--- Explore the material ---
1 - Answer these questions using the thread on Rybka and Fruit:
(a) Where, according to jsnell, were the unforced similarities not present?
(b) In the quoted comparison, how does Rybka handle patterns differently from Fruit?
(c) What is the relative scaling for each rank-based bonus in Rybka?
2 - From the thread on Rybka and Fruit, return word for word the passage from "I have no horse" up to and including "things (answer: no).".

If there's a GPL compliance issue, then where is the evidence of copyright infringement? All I've seen is examples of algorithm reimplementation.

Not only that, but I gather that there's a lot of reverse-engineering going on; how much of the other proprietary chess programs are similarly "inspired" by deep inspection of other implementations?

jsnell · on Jan 8, 2012

I was writing a point by point reply to this, but halfway through it started looking waste of time. Your reply doesn't seem to be addressing the points I was making. Also you're several times asking for evidence that already has been made available in the documents you chose to not read.

I have no horse in this race, just found the original documents interesting the first time they were linked to on HN. And to be very convincing, since they showed consistent patterns of unforced similarities. (E.g. in the ordering of operations, or in the selection of which operations to support, or even in the presence of dead code) between specific versions of Rybka and Crafty/Fruit, which were not present between different versions of Rybka. They also specifically addressed the question of whether these were the only/most common/best way of doing things (answer: no).

Please read the documents. If you don't find them convincing, I'm not sure there's anything I could do to change your mind. (And I certainly wouldn't be the right person to do so). But there is definitely no point in having a discussion before that.

dalke · on Jan 8, 2012

On your suggestion, I read through http://www.chessvibes.com/plaatjes/rybkaevidence/RYBKA_FRUIT... .

It makes the clear and cogent statement:

> While a large (indeed, almost complete) match is found, it is presumably feasible to opine that the Fruit source code can be taken as a “manual” for chess programming (perhaps in the sense of a modern version of How Computers Play Chess), and if this paradigmatic view is accepted, then the re-use of the same evaluation components might arguably be less derelict.

That theme occurs elsewhere:

> This Fruit/Rybka overlap would already likely meet a “plagiarism” standard, for instance as used in the detection of non-original work in academia and/or book publishing (note that plagiarism is generally an ethical standard and not a legal one). There is also the question of how important this item is from a chess-playing standpoint, perhaps again viewing Fruit as a “manual” in some sense.

The issue, which is also that mentioned in the chessboard article, is that the standard for plagiarism "in the context of computer chess (or more generally, computer boardgames)" is extremely sensitive. It is not the same standard practiced in research, programming, arts, or any other field I can think of. It's so high that it's not reasonable.

As Wikipedia writes, "the notion [of plagiarism] remains problematic with nebulous boundaries." In this PDF I read of multiple cases where the copying is not copyright infringement but one of reimplementing an algorithm. Relevant quotes are "Rybka 1.0 Beta uses bitboards, making direct code comparison ineffective", "Rybka uses a look-up table of patterns, while Fruit does bit-scanning", and "the relative scaling for each rank-based bonus in Rybka is essentially 10-30-60-100, though in units of 256 as in Fruit."

This PDF does stress that the surface differences are not the issue:

> I might stress that the fact that Fruit 2.1 visibly computes these while Rybka 1.0 Beta just has an array is not really relevant for the discussion here. The content is of more import.

--- Data for analysis ---

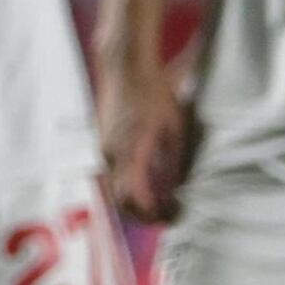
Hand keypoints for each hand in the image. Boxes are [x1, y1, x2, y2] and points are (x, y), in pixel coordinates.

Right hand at [100, 68, 197, 225]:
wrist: (125, 66)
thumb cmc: (153, 92)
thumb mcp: (173, 126)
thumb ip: (174, 160)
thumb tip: (180, 189)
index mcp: (129, 151)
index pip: (133, 199)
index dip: (151, 215)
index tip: (172, 218)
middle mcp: (111, 154)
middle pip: (121, 200)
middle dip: (143, 215)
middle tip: (168, 217)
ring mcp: (104, 148)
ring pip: (116, 189)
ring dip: (137, 201)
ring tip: (163, 203)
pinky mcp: (104, 142)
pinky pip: (115, 174)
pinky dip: (130, 186)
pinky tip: (150, 185)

--- Solution list ---
1 -
(a) Between different versions of Rybka.
(b) Rybka uses a look-up table of patterns, while Fruit does bit-scanning.
(c) Essentially 10-30-60-100, though in units of 256 as in Fruit.

2 -
I have no horse in this race, just found the original documents interesting the first time they were linked to on HN. And to be very convincing, since they showed consistent patterns of unforced similarities. (E.g. in the ordering of operations, or in the selection of which operations to support, or even in the presence of dead code) between specific versions of Rybka and Crafty/Fruit, which were not present between different versions of Rybka. They also specifically addressed the question of whether these were the only/most common/best way of doing things (answer: no).